> Task directions: Set down the data again word for word. Skip any pictures.

> Data extracts:
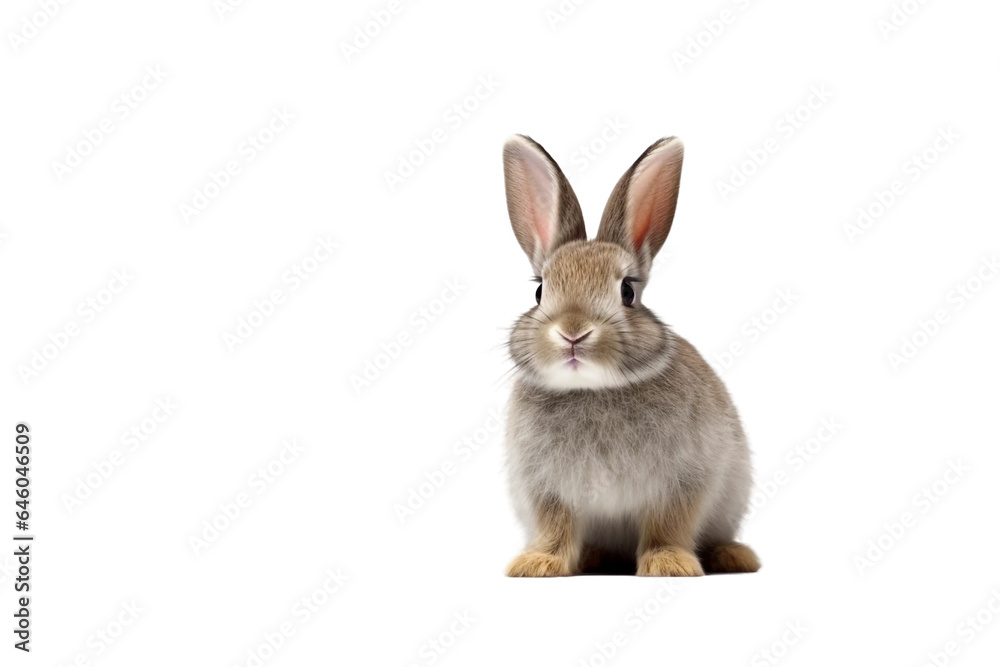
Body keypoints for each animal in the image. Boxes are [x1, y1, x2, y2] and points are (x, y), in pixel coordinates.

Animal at [500, 135, 760, 577]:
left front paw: (670, 564)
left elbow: (666, 526)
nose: (573, 332)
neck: (592, 390)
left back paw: (735, 556)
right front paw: (537, 564)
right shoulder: (547, 490)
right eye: (539, 291)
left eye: (627, 291)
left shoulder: (681, 482)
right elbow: (555, 527)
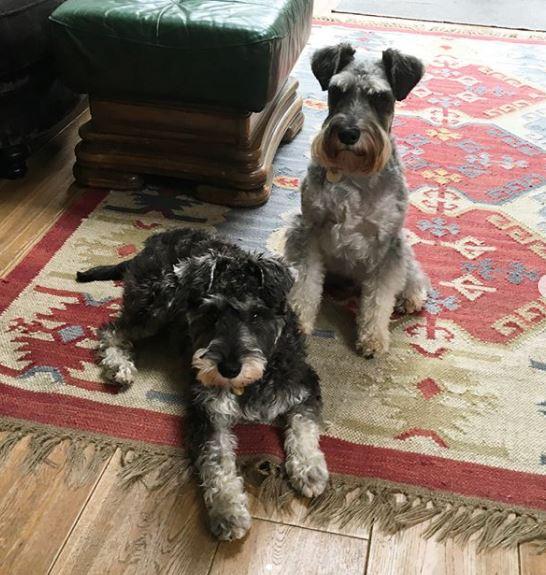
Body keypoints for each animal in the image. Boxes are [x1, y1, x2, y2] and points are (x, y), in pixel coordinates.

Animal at [76, 228, 328, 540]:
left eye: (257, 314)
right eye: (212, 314)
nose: (229, 369)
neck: (252, 382)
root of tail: (155, 240)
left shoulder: (302, 386)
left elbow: (304, 427)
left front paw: (309, 470)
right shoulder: (208, 413)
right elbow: (216, 461)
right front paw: (228, 512)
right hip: (156, 304)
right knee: (113, 330)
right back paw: (118, 366)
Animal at [282, 45, 428, 358]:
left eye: (381, 97)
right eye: (337, 91)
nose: (348, 133)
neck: (352, 175)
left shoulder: (387, 244)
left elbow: (379, 299)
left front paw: (373, 339)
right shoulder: (309, 230)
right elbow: (307, 283)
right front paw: (298, 320)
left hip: (403, 248)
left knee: (413, 273)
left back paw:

> Output of the exercise:
Body keypoints for each animal in the image. Boxes are [x1, y1, x2, y2] and points are (x, y), in pixel coordinates.

Animal at [500, 135, 760, 577]:
left front paw: (670, 564)
left elbow: (666, 526)
nose: (573, 332)
neck: (592, 390)
left back paw: (735, 556)
right front paw: (537, 564)
right shoulder: (547, 490)
right eye: (539, 291)
left eye: (627, 291)
left shoulder: (681, 482)
right elbow: (555, 527)
Body keypoints for each animal in the image. Boxes are [x1, y1, x2, y2] and points are (x, y), in pixel coordinates.

Animal at [76, 228, 328, 540]:
left eye: (257, 314)
right eye: (212, 314)
nose: (229, 369)
neck: (252, 382)
root of tail: (155, 240)
left shoulder: (302, 386)
left elbow: (304, 427)
left front paw: (309, 470)
right shoulder: (208, 413)
right elbow: (216, 461)
right front paw: (228, 512)
right hip: (156, 304)
right knee: (113, 330)
right back paw: (118, 366)
Animal at [282, 45, 428, 358]:
left eye: (381, 97)
right eye: (337, 91)
nose: (348, 133)
neck: (352, 175)
left shoulder: (387, 244)
left elbow: (379, 299)
left front paw: (373, 339)
right shoulder: (309, 230)
right elbow: (307, 283)
right front paw: (298, 320)
left hip: (403, 248)
left knee: (413, 273)
left back paw:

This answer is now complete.